How many grams of chlorine gas must react to give 4.82g of BiCl3?
2Bi(s)+3Cl2(g)→2BiCl3(s)
My answer was wrong/please review and tell me where I went wrong.
4.82g BiCl3*1mol BiCl3/215.33g BiCl3*3 mol Cl2/2 mol Bicl3* 70.9g Cl2/1 mol Cl2=6.50 g Cl2
I just calculated it wrong.
My answer should have been 1.63g of Cl2
I think you problem is the molar mass of BiCl3. I think that is 315.34
The rest of it looks ok, at least at first glance.
1.63g of Cl2
To determine the correct answer, let's go through the calculations step-by-step:
1. Start with the given mass of BiCl3: 4.82g BiCl3.

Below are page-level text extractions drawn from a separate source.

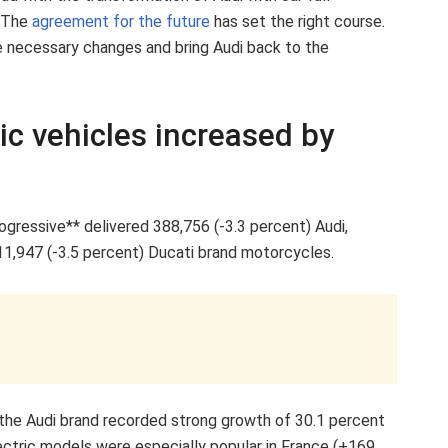
” The
agreement for the future
has set the right course.
e necessary changes and bring Audi back to the
tric vehicles increased by
rogressive** delivered 388,756 (-3.3 percent) Audi,
11,947 (-3.5 percent) Ducati brand motorcycles.
 the Audi brand recorded strong growth of 30.1 percent
ectric models were especially popular in France (+169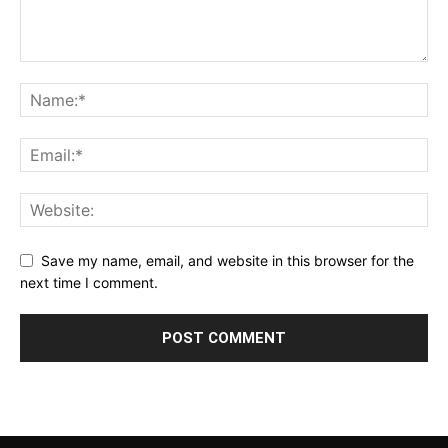
Save my name, email, and website in this browser for the
next time I comment.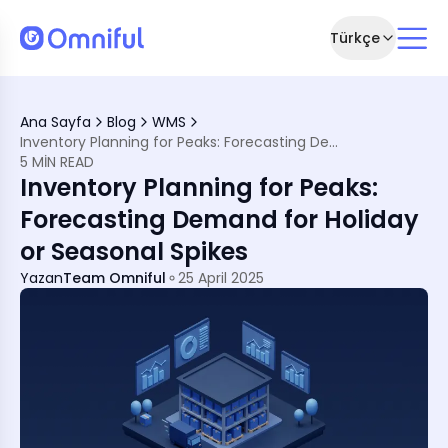
Türkçe
ing
Ana Sayfa
Blog
WMS
 Essential
Inventory Planning for Peaks: Forecasting Demand for Holiday or Seasonal Spikes
ning
5 MIN READ
s
Inventory Planning for Peaks:
ith Omniful
Forecasting Demand for Holiday
or Seasonal Spikes
Yazan
Team Omniful
25 April 2025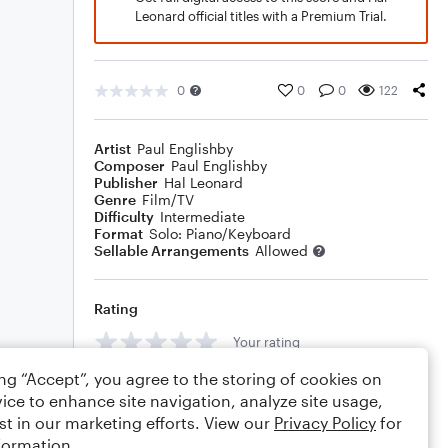
Leonard official titles with a Premium Trial.
0
0
0
122
Artist
Paul Englishby
Composer
Paul Englishby
Publisher
Hal Leonard
Genre
Film/TV
Difficulty
Intermediate
Format
Solo: Piano/Keyboard
Sellable Arrangements
Allowed
Rating
Your rating
ing “Accept”, you agree to the storing of cookies on
Comments
ice to enhance site navigation, analyze site usage,
st in our marketing efforts. View our
Privacy Policy
for
formation.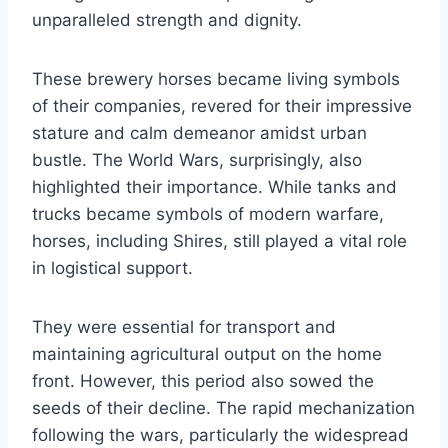
unparalleled strength and dignity.
These brewery horses became living symbols
of their companies, revered for their impressive
stature and calm demeanor amidst urban
bustle. The World Wars, surprisingly, also
highlighted their importance. While tanks and
trucks became symbols of modern warfare,
horses, including Shires, still played a vital role
in logistical support.
They were essential for transport and
maintaining agricultural output on the home
front. However, this period also sowed the
seeds of their decline. The rapid mechanization
following the wars, particularly the widespread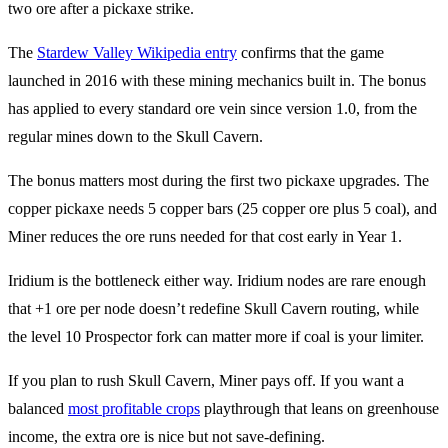
The
Stardew Valley Wikipedia entry
confirms that the game
launched in 2016 with these mining mechanics built in. The bonus
has applied to every standard ore vein since version 1.0, from the
regular mines down to the Skull Cavern.
The bonus matters most during the first two pickaxe upgrades. The
copper pickaxe needs 5 copper bars (25 copper ore plus 5 coal), and
Miner reduces the ore runs needed for that cost early in Year 1.
Iridium is the bottleneck either way. Iridium nodes are rare enough
that +1 ore per node doesn’t redefine Skull Cavern routing, while
the level 10 Prospector fork can matter more if coal is your limiter.
If you plan to rush Skull Cavern, Miner pays off. If you want a
balanced
most profitable crops
playthrough that leans on greenhouse
income, the extra ore is nice but not save-defining.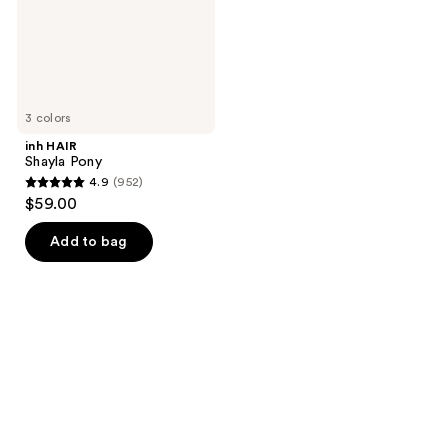
3 colors
inh HAIR
Shayla Pony
4.9
(952)
4.9
$59.00
out
of
Add to bag
5
stars
;
952
reviews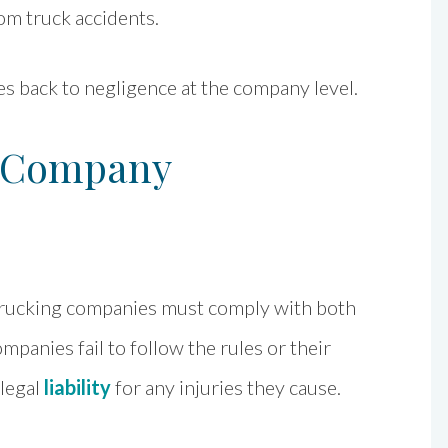
om truck accidents.
s back to negligence at the company level.
g Company
d trucking companies must comply with both
mpanies fail to follow the rules or their
 legal
liability
for any injuries they cause.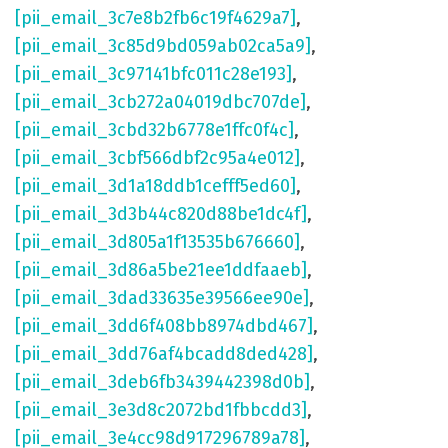
[pii_email_3c7e8b2fb6c19f4629a7]
,
[pii_email_3c85d9bd059ab02ca5a9]
,
[pii_email_3c97141bfc011c28e193]
,
[pii_email_3cb272a04019dbc707de]
,
[pii_email_3cbd32b6778e1ffc0f4c]
,
[pii_email_3cbf566dbf2c95a4e012]
,
[pii_email_3d1a18ddb1cefff5ed60]
,
[pii_email_3d3b44c820d88be1dc4f]
,
[pii_email_3d805a1f13535b676660]
,
[pii_email_3d86a5be21ee1ddfaaeb]
,
[pii_email_3dad33635e39566ee90e]
,
[pii_email_3dd6f408bb8974dbd467]
,
[pii_email_3dd76af4bcadd8ded428]
,
[pii_email_3deb6fb3439442398d0b]
,
[pii_email_3e3d8c2072bd1fbbcdd3]
,
[pii_email_3e4cc98d917296789a78]
,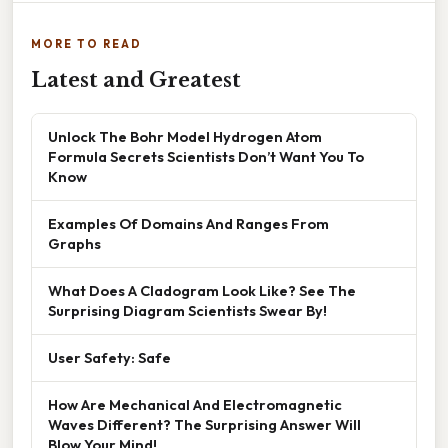
MORE TO READ
Latest and Greatest
Unlock The Bohr Model Hydrogen Atom
Formula Secrets Scientists Don’t Want You To
Know
Examples Of Domains And Ranges From
Graphs
What Does A Cladogram Look Like? See The
Surprising Diagram Scientists Swear By!
User Safety: Safe
How Are Mechanical And Electromagnetic
Waves Different? The Surprising Answer Will
Blow Your Mind!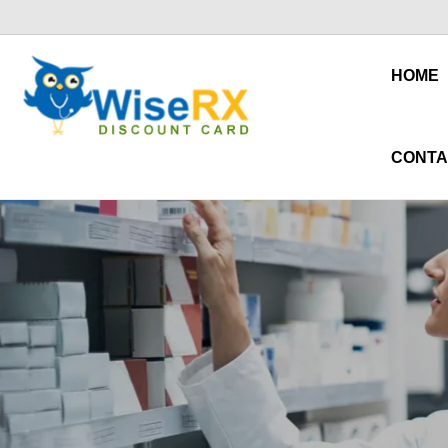
HOME
CONTA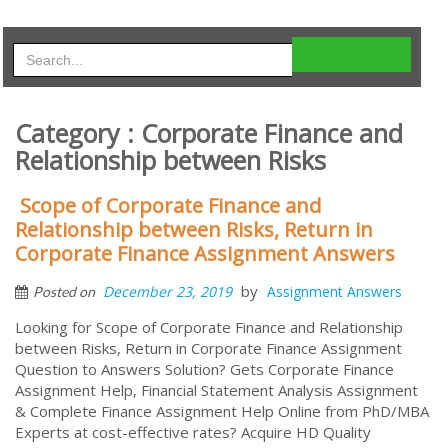
Category : Corporate Finance and
Relationship between Risks
Scope of Corporate Finance and
Relationship between Risks, Return in
Corporate Finance Assignment Answers
by
December 23, 2019
Assignment Answers
Posted on
Looking for Scope of Corporate Finance and Relationship
between Risks, Return in Corporate Finance Assignment
Question to Answers Solution? Gets Corporate Finance
Assignment Help, Financial Statement Analysis Assignment
& Complete Finance Assignment Help Online from PhD/MBA
Experts at cost-effective rates? Acquire HD Quality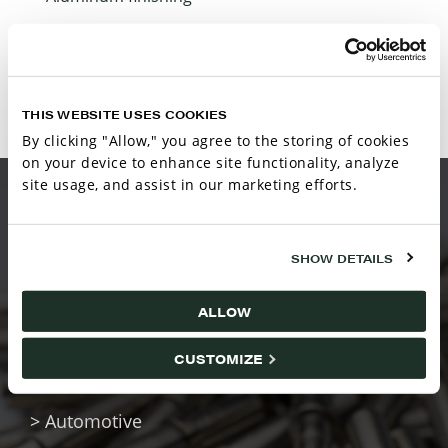
Post-treat­ment chemistries
THIS WEBSITE USES COOKIES
By clicking "Allow," you agree to the storing of cookies
on your device to enhance site functionality, analyze
site usage, and assist in our marketing efforts.
MARKETS SERVED
SHOW DETAILS
ALLOW
Haviland supports surface finishing across a
CUSTOMIZE
wide range of industries, including:
> Automotive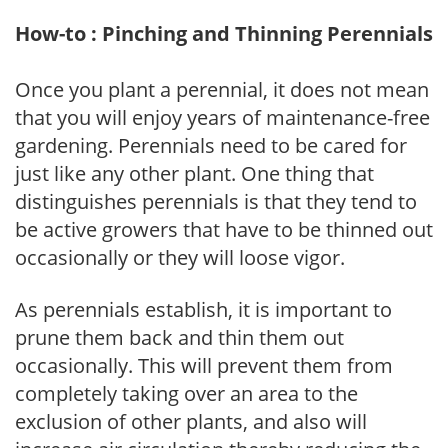
How-to : Pinching and Thinning Perennials
Once you plant a perennial, it does not mean
that you will enjoy years of maintenance-free
gardening. Perennials need to be cared for
just like any other plant. One thing that
distinguishes perennials is that they tend to
be active growers that have to be thinned out
occasionally or they will loose vigor.
As perennials establish, it is important to
prune them back and thin them out
occasionally. This will prevent them from
completely taking over an area to the
exclusion of other plants, and also will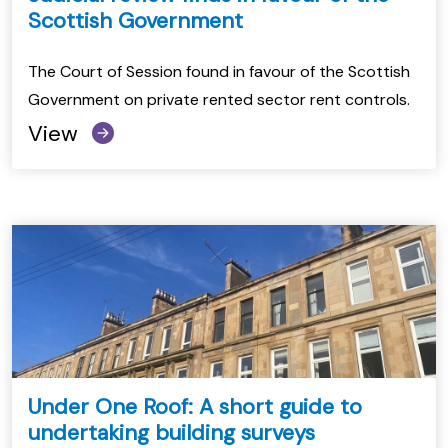
Scottish Government
The Court of Session found in favour of the Scottish
Government on private rented sector rent controls.
View
Under One Roof: A short guide to
undertaking building surveys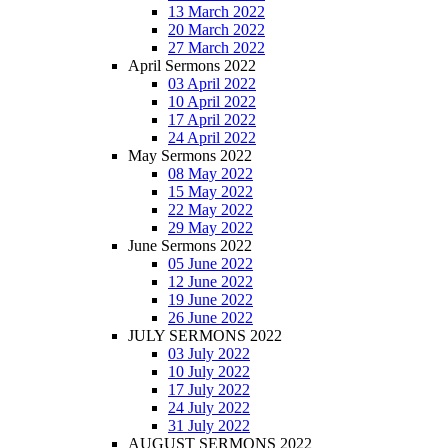
13 March 2022
20 March 2022
27 March 2022
April Sermons 2022
03 April 2022
10 April 2022
17 April 2022
24 April 2022
May Sermons 2022
08 May 2022
15 May 2022
22 May 2022
29 May 2022
June Sermons 2022
05 June 2022
12 June 2022
19 June 2022
26 June 2022
JULY SERMONS 2022
03 July 2022
10 July 2022
17 July 2022
24 July 2022
31 July 2022
AUGUST SERMONS 2022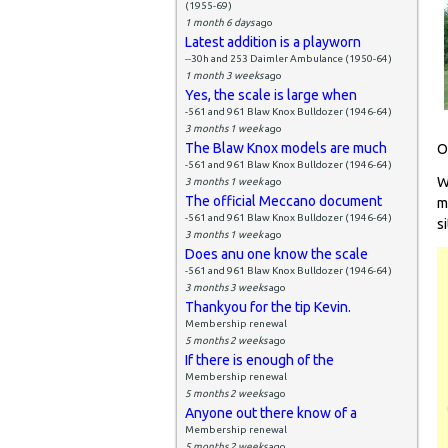
(1955-69)
1 month 6 days
ago
Latest addition is a playworn
--30h and 253 Daimler Ambulance (1950-64)
1 month 3 weeks
ago
Yes, the scale is large when
-561 and 961 Blaw Knox Bulldozer (1946-64)
3 months 1 week
ago
The Blaw Knox models are much
O
-561 and 961 Blaw Knox Bulldozer (1946-64)
W
3 months 1 week
ago
The official Meccano document
m
-561 and 961 Blaw Knox Bulldozer (1946-64)
si
3 months 1 week
ago
Does anu one know the scale
-561 and 961 Blaw Knox Bulldozer (1946-64)
3 months 3 weeks
ago
Thankyou for the tip Kevin.
Membership renewal
5 months 2 weeks
ago
If there is enough of the
Membership renewal
5 months 2 weeks
ago
Anyone out there know of a
Membership renewal
5 months 2 weeks
ago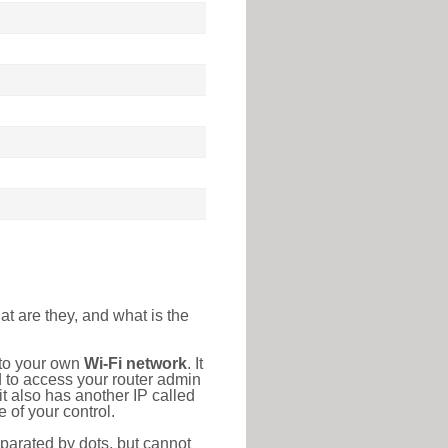
at are they, and what is the
 to your own
Wi-Fi network
. It
d to access your router admin
t also has another IP called
 of your control.
eparated by dots, but cannot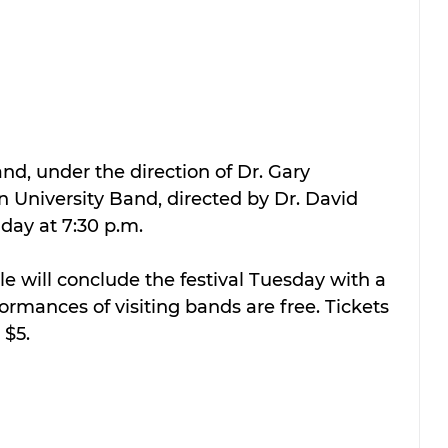
d, under the direction of Dr. Gary 
 University Band, directed by Dr. David 
day at 7:30 p.m.
 will conclude the festival Tuesday with a 
ormances of visiting bands are free. Tickets 
 $5.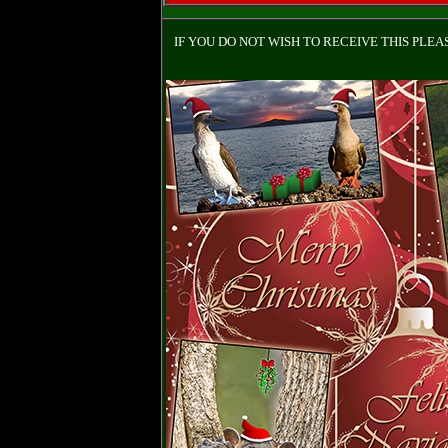
IF YOU DO NOT WISH TO RECEIVE THIS PLE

2. Convert the mass of BiCl3 to moles using the molar mass of BiCl3. The molar mass of BiCl3 is 215.33g/mol, so:
4.82g BiCl3 * 1 mol BiCl3 / 215.33g BiCl3 = 0.0224 mol BiCl3.
3. Use the balanced chemical equation to find the mole ratio between BiCl3 and Cl2. From the balanced equation, we know that 2 moles of BiCl3 react with 3 moles of Cl2. Therefore:
0.0224 mol BiCl3 * 3 mol Cl2 / 2 mol BiCl3 = 0.0336 mol Cl2.
4. Finally, convert the moles of Cl2 back to grams using the molar mass of Cl2, which is 70.9g/mol:
0.0336 mol Cl2 * 70.9 g Cl2 / 1 mol Cl2 = 2.38g Cl2.
So, the correct answer is 2.38 grams of chlorine gas (Cl2) must react to give 4.82 grams of BiCl3.